Given the attention I paid to his wife’s birthday last week (‘The Winter Queen’ Elizabeth Stuart, Queen of Bohemia), it would be rather remiss of me to not note that today marks 418 years since the birth of Frederick V. He will be gracing us with his presence in the Europe Galleries in the form of this bright enamel miniature.
He may be most well-known for his short reign as King of Bohemia (1619–20), for which he is often nicknamed the ‘Winter King’, but having done some reading up on his life, what Frederick’s name now conjures up for me are images of the wonderful garden he commissioned for Heidelberg Castle (Germany).
The Hortus Palatinus, or Garden of the Palatinate, was a Baroque garden in the Italian Renaissance style which Frederick commissioned for his new wife, Elizabeth, in 1614.
After their wedding, Frederick returned to Germany ahead of his new bride and started work to renovate his palace. He created an ‘English wing’ for Elizabeth – clearly a gesture to encourage her to feel ‘at home’ in her new abode. What caught my eye was that features of this ‘English wing’ included a monkey-house and menagerie. The renovation work included the development of a new garden in the Italian Renaissance style which that was so popular in England at the time.
The garden was designed by Elizabeth’s own drawing master the French hydraulic engineer, garden designer and author Salomon de Caus. Frederick had met de Caus, along with the English gardener Inigo Jones, during his time in England – perhaps this was when discussion of ideas for the garden had first begun. De Caus was renowned for garden designs featuring magnificent waterworks and other mechanical features. He was fascinated by machinery and experimental automata and in 1615 wrote Les Raisons des forces mouvantes (The Principles of Moving Forces) in 1615.

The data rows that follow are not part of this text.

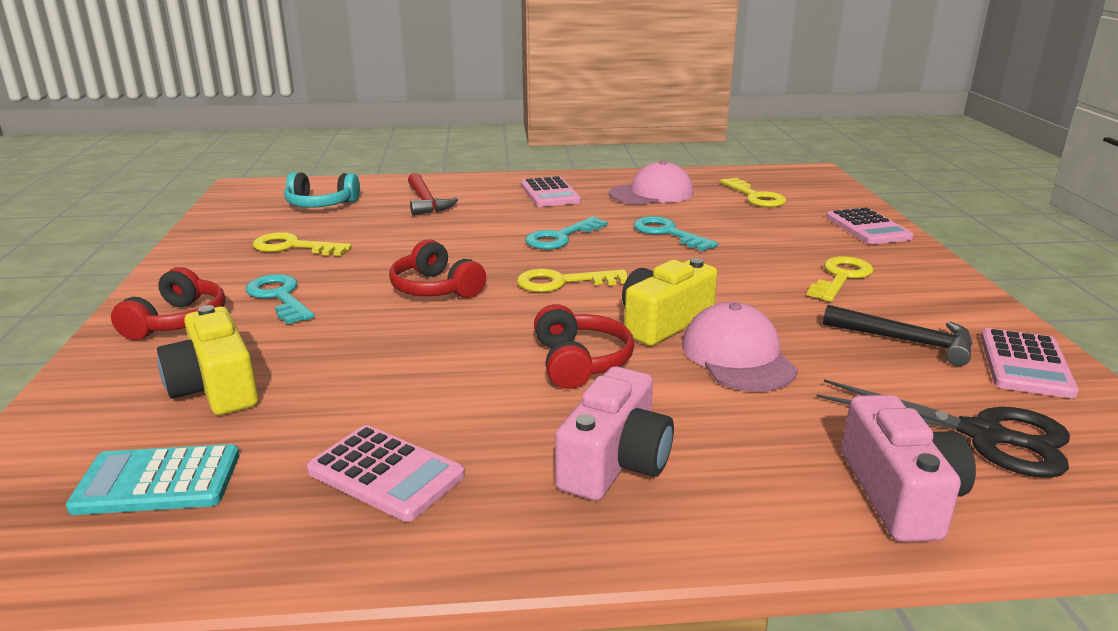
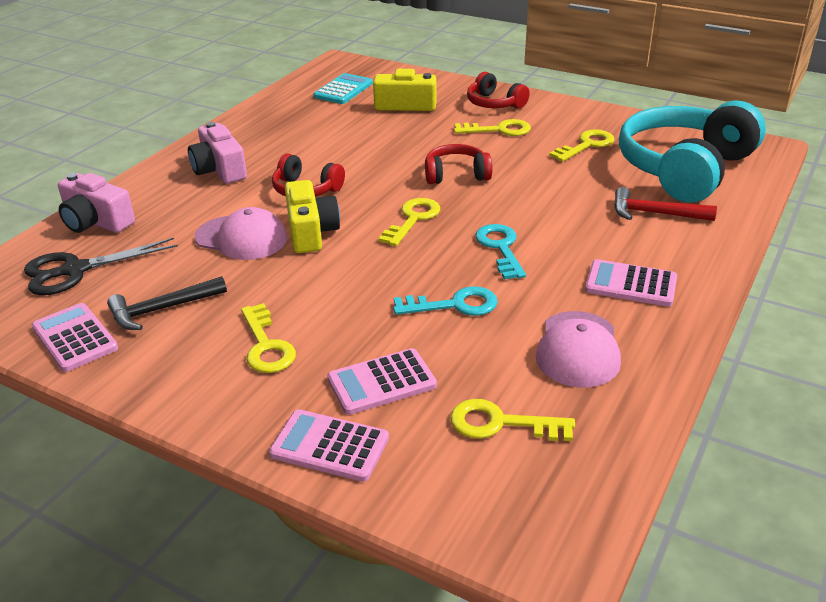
camera: 125 degrees right, 10 degrees up
turquoise key [246,274,314,324] -> yellow key [454,119,531,136]
turquoise headphones [284,172,360,208] -> turquoise headphones [619,100,766,203], size x2.10
pink calculator [307,425,465,522] -> pink calculator moved to [327,348,437,415]

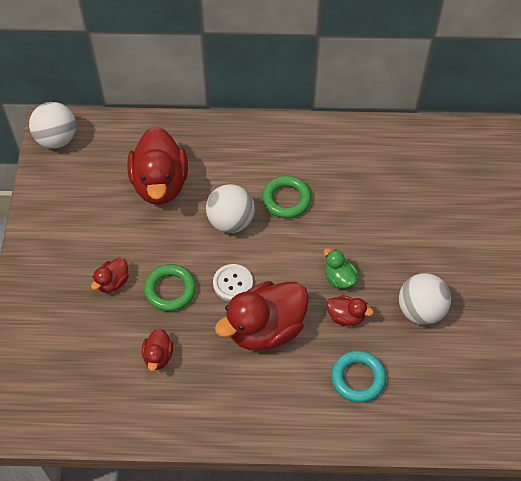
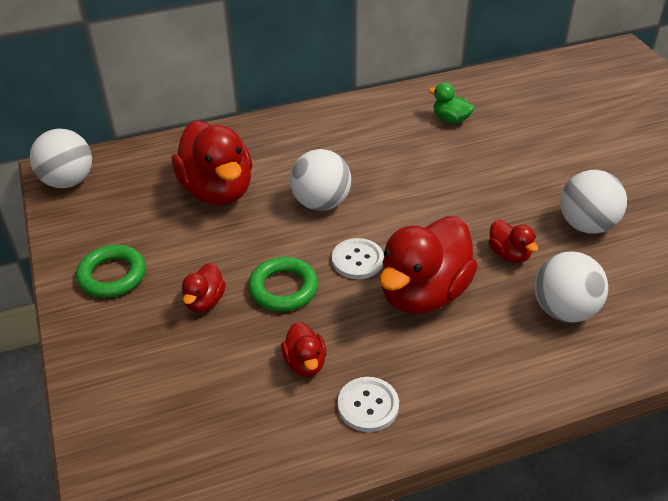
camera: 20 degrees left, 15 degrees down
green ring [262,175,311,219] -> green ring moved to [76,245,146,298]
green duck [324,248,358,289] -> green duck moved to [428,82,474,123]
red duck [326,295,374,326] -> red duck turned 60 degrees clockwise [488,220,538,263]
turquoise ring [331,350,386,403] -> white ball [534,252,608,323]
none -> white button [337,377,399,432]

De Caus became architect to the Palatine court and began work on all of the palace’s gardens around July 1614. The work was extensive and one major challenge that the gardeners and engineers working on the gardens faced was the mountainous terrain surrounding the castle which all had to be restructured into a vast multi-leveled terrace.
Between 1614 and 1619, numerous new elements were created in the gardens, including an orange grove of mature orange trees which transferred to the garden using methods devised by de Caus. The gardens came to populated and furnished with numerous statues, grottos, plants, flowers and large trees.
A variety of exotic plants form the recently-discovered tropics were included and often displayed in a lay-out reflecting their geographical origins. Other dramatic features included mazes, a water organ, musical clockwork automata birds, and a recreation of the legendary animated statue of Memnon. These rather theatrical elements resulted in an impressive Baroque garden within an Italian Renaissance style framework.
In 1620 de Caus published Hortus Palatinus, an illustrated essay on his work at Heidelberg. It proved to be one of his most influential works.
The Hortus Palatinus became famous across Europe for the innovative landscaping and horticultural techniques involved in its design and it was often referred to be contemporaries as the ‘Eighth Wonder of the World’. However, the garden was to be one of the last works commissioned by the prince electors and was never completed.
Heidelberg and the gardens suffered a rather unfortunate time during the Thirty Years War, with the ornate gardens at times being used as an artillery base for attacking the city. The parterres, hydraulic machinery, musical devices and other games and tricks were all destroyed. Today, some remaining landscaped terraces and other remnants can only provide us with hints of the awe-inspiring scale of this ambitious gardening project.